Make NetHSM aware of primary and replica status
The second step might be to make the NetHSM aware of whether it is the primary for a namespace or a replica. So that you can configure it to deny mutating the replica, but so that you could use it as a read replica (enabling use of the keys, but not creation, modification or deletion).
Of course, this would have to be configurable so in the case you lose a primary, you can promote the replica to become a primary until you have a new primary in place (which would then be populated from the replica, and be configured as the new primary).
The application would still perform the backup from the primary and the restore to the replica (which in some scenarios might be desirable if the primary and the replica are isolated from each other).
Scheduled replication
The third step might be to make replication part of how namespaces can be configured. That is, so you can configure a namespace on the NetHSM to be aware that it is a primary, and that it has one or more replicas that it should replicate the state of the namespace to.
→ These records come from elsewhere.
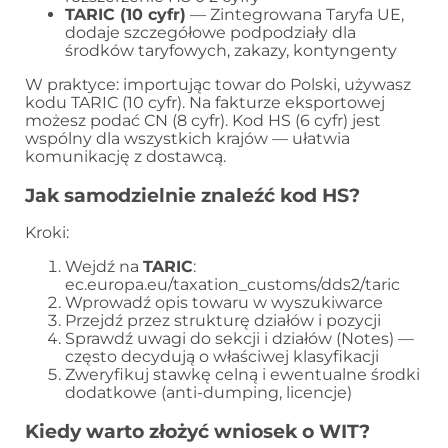
TARIC (10 cyfr)
— Zintegrowana Taryfa UE,
dodaje szczegółowe podpodziały dla
środków taryfowych, zakazy, kontyngenty
W praktyce: importując towar do Polski, używasz
kodu TARIC (10 cyfr). Na fakturze eksportowej
możesz podać CN (8 cyfr). Kod HS (6 cyfr) jest
wspólny dla wszystkich krajów — ułatwia
komunikację z dostawcą.
Jak samodzielnie znaleźć kod HS?
Kroki:
Wejdź na
TARIC
:
ec.europa.eu/taxation_customs/dds2/taric
Wprowadź opis towaru w wyszukiwarce
Przejdź przez strukturę działów i pozycji
Sprawdź uwagi do sekcji i działów (Notes) —
często decydują o właściwej klasyfikacji
Zweryfikuj stawkę celną i ewentualne środki
dodatkowe (anti-dumping, licencje)
Kiedy warto złożyć wniosek o WIT?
For instance on a schedule.
Streaming replication
The fourth step might be to make it possible to replicate changes to individual keys or key pairs (in a name space), so that any changes made on the primary get replicated to the replica instance(s) in near real-time (except in the case of a network partition).
Single key backup
Another possibility is if the NetHSM could implement support for backing up a single key which can then be loaded onto the replica NetHSM. This might be easier for you to implement as it would offload the entire burden of the replication logic to an application.